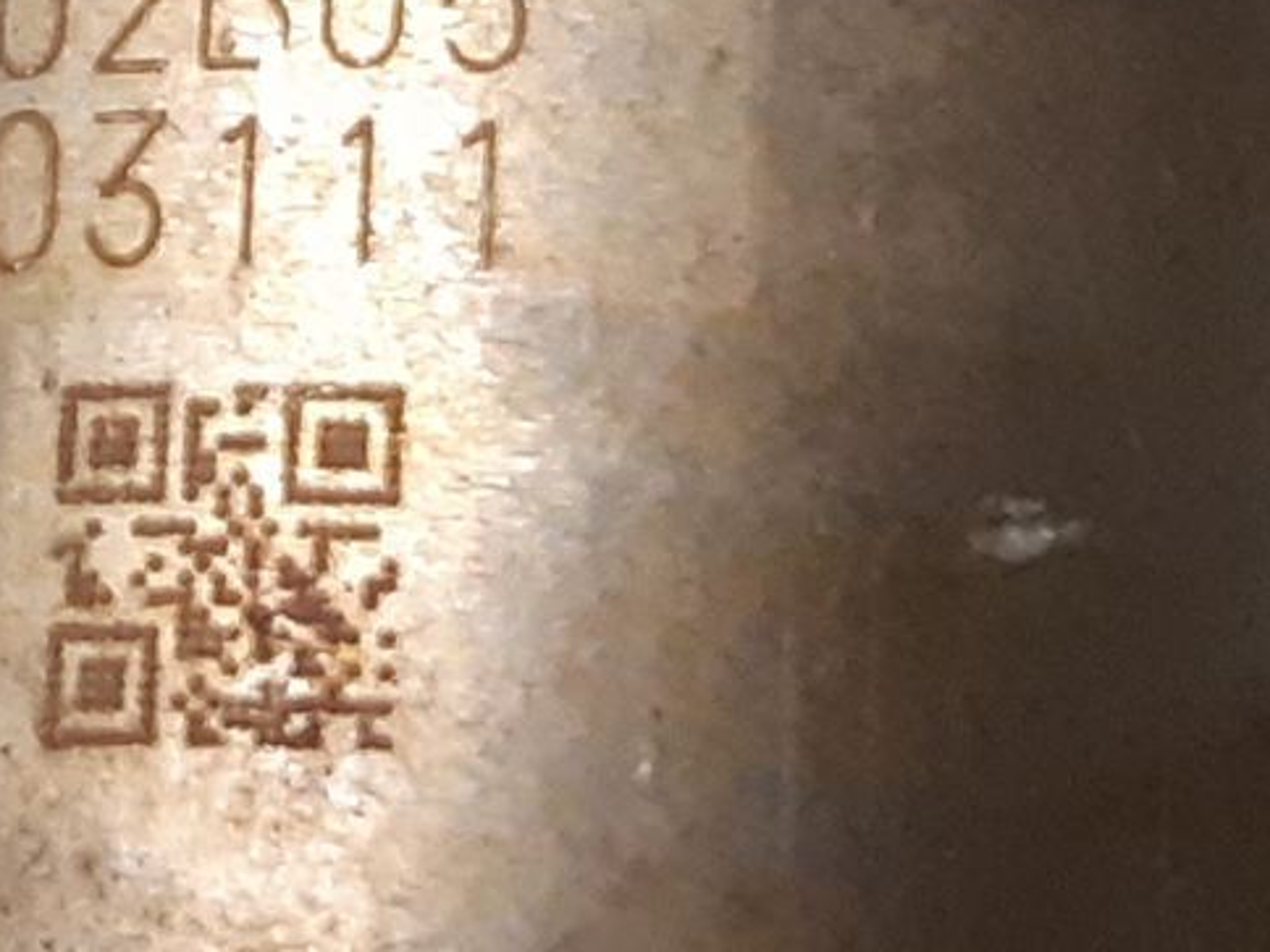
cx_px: 60
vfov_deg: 13.0
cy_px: -328
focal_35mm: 110
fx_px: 4036
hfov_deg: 17.5
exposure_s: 1/50
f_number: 1.7
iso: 320
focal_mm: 3.93
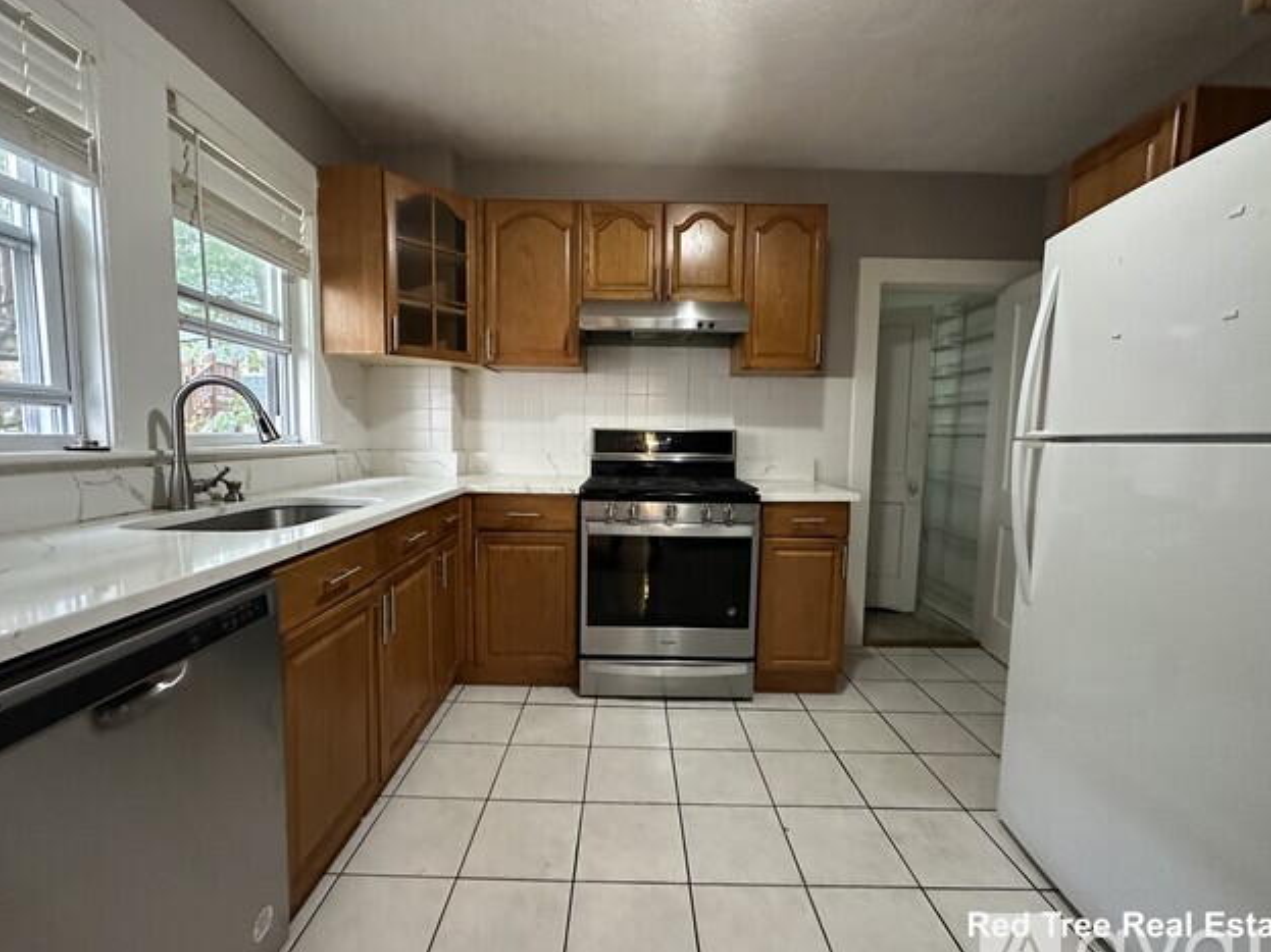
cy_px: 485
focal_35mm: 15
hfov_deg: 98.2
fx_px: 551
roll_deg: -0.7
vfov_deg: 81.7
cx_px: 629
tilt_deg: -5.8
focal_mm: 2.22
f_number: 2.2
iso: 800
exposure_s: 1/40
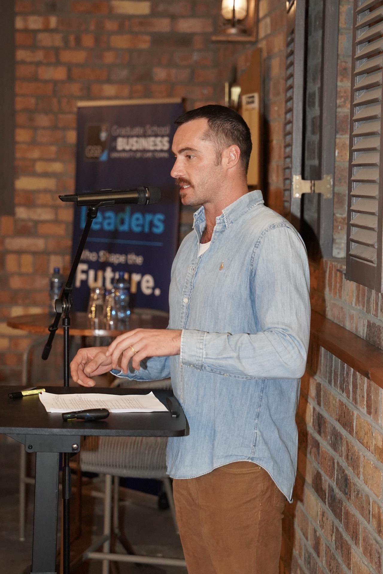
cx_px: 192
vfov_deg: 28.8
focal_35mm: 70
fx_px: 1117
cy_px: 287
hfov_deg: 19.5
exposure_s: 1/100
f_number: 2.8
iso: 6400
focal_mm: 70
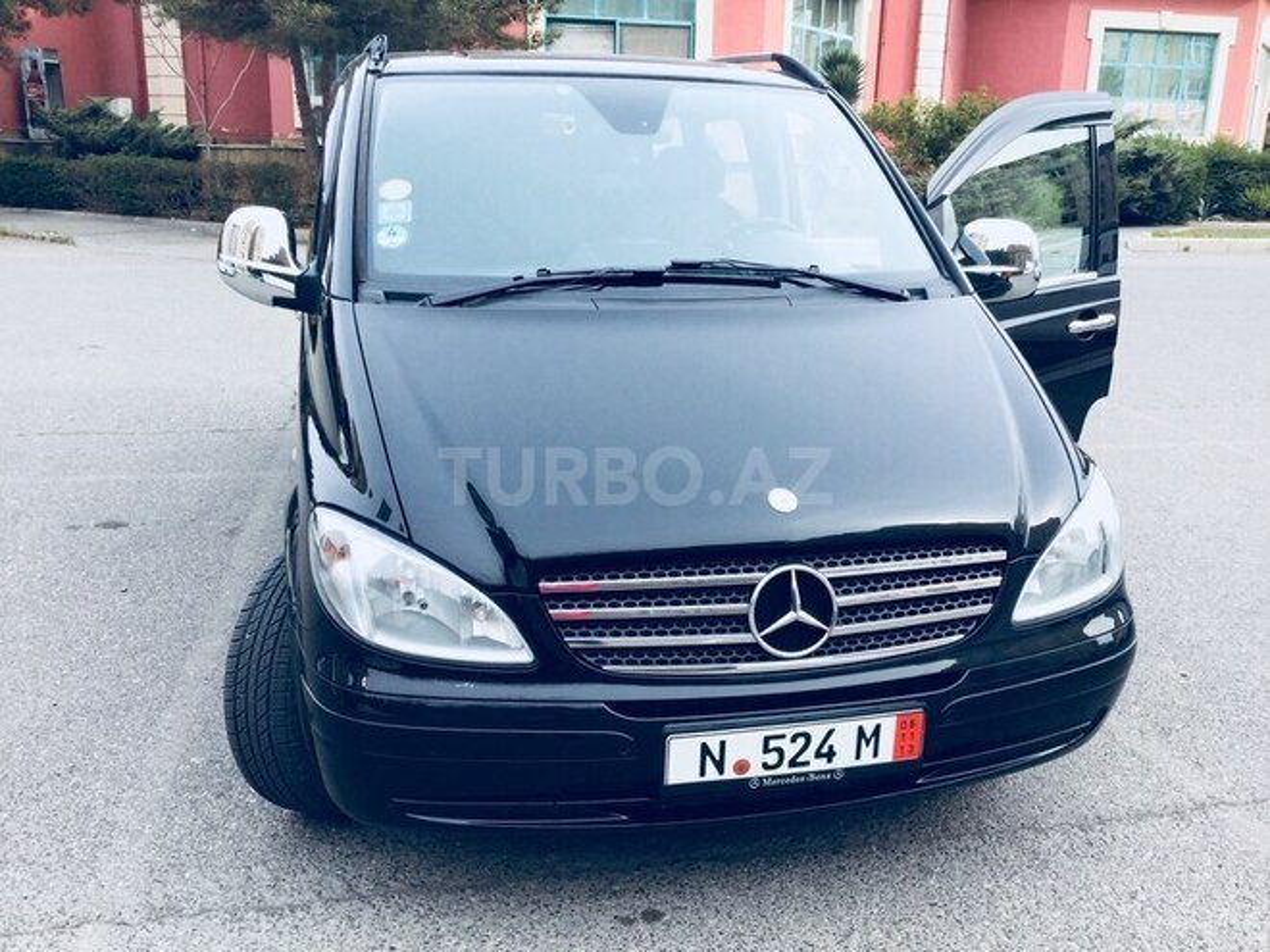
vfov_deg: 45.4
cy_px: 476
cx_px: 635
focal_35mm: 31
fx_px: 1137
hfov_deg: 58.4
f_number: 2.4
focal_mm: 3.3
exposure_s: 1/306
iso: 25
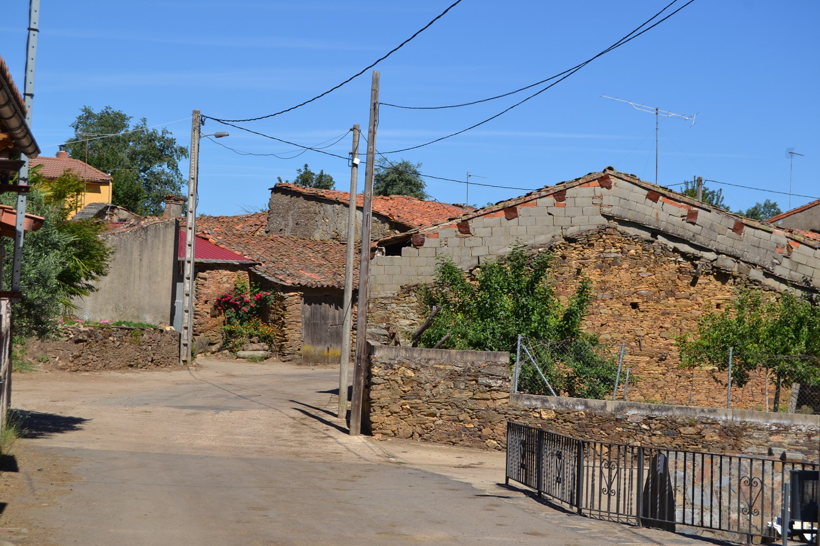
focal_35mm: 69
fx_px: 1572
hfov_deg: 29.2
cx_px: 410
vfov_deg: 19.7
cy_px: 273
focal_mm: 46
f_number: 9
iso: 100
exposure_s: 1/320
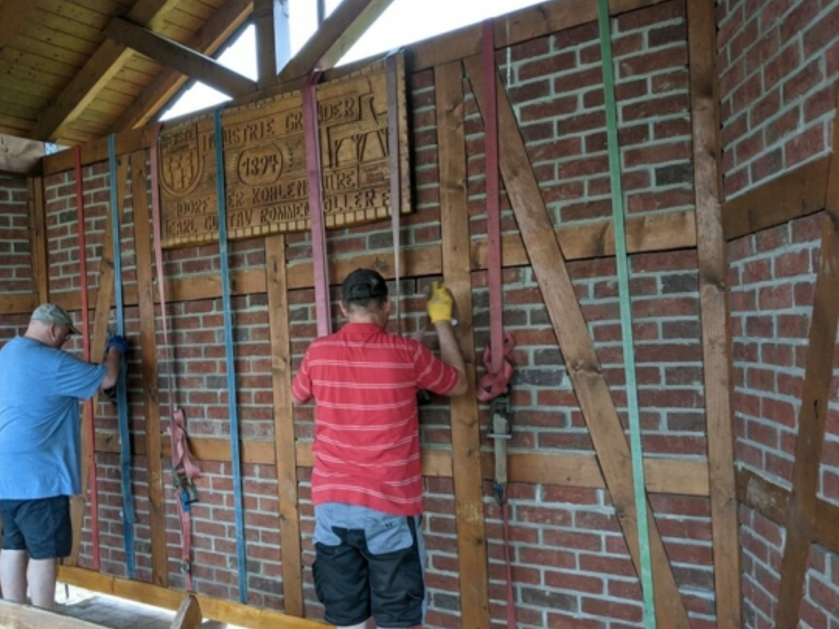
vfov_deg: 44.1
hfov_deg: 56.5
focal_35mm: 32
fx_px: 776
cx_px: 350
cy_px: 345
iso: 80
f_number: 1.73
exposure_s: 1/49.9
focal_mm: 4.38
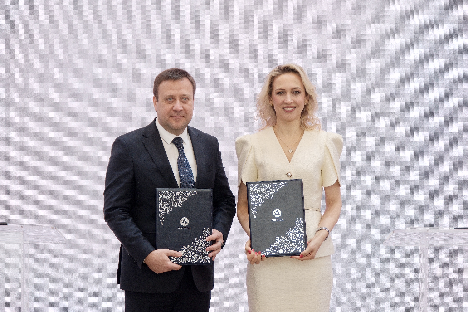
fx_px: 1144
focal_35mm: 88
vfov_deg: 15.5
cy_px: 156
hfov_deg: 23.1
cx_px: 234
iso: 1250
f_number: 4
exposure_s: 1/160
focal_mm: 58.6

+ + +

What you should do >> Please return exactly, and only, the lines from the one containing "focal_35mm: 70" through the end of the records, with both end lines kept and every picture dropped.

Expected answer >>
focal_35mm: 70
fx_px: 1117
cy_px: 287
hfov_deg: 19.5
exposure_s: 1/100
f_number: 2.8
iso: 6400
focal_mm: 70
vfov_deg: 45.4
cy_px: 476
cx_px: 635
focal_35mm: 31
fx_px: 1137
hfov_deg: 58.4
f_number: 2.4
focal_mm: 3.3
exposure_s: 1/306
iso: 25
focal_35mm: 69
fx_px: 1572
hfov_deg: 29.2
cx_px: 410
vfov_deg: 19.7
cy_px: 273
focal_mm: 46
f_number: 9
iso: 100
exposure_s: 1/320
vfov_deg: 44.1
hfov_deg: 56.5
focal_35mm: 32
fx_px: 776
cx_px: 350
cy_px: 345
iso: 80
f_number: 1.73
exposure_s: 1/49.9
focal_mm: 4.38
fx_px: 1144
focal_35mm: 88
vfov_deg: 15.5
cy_px: 156
hfov_deg: 23.1
cx_px: 234
iso: 1250
f_number: 4
exposure_s: 1/160
focal_mm: 58.6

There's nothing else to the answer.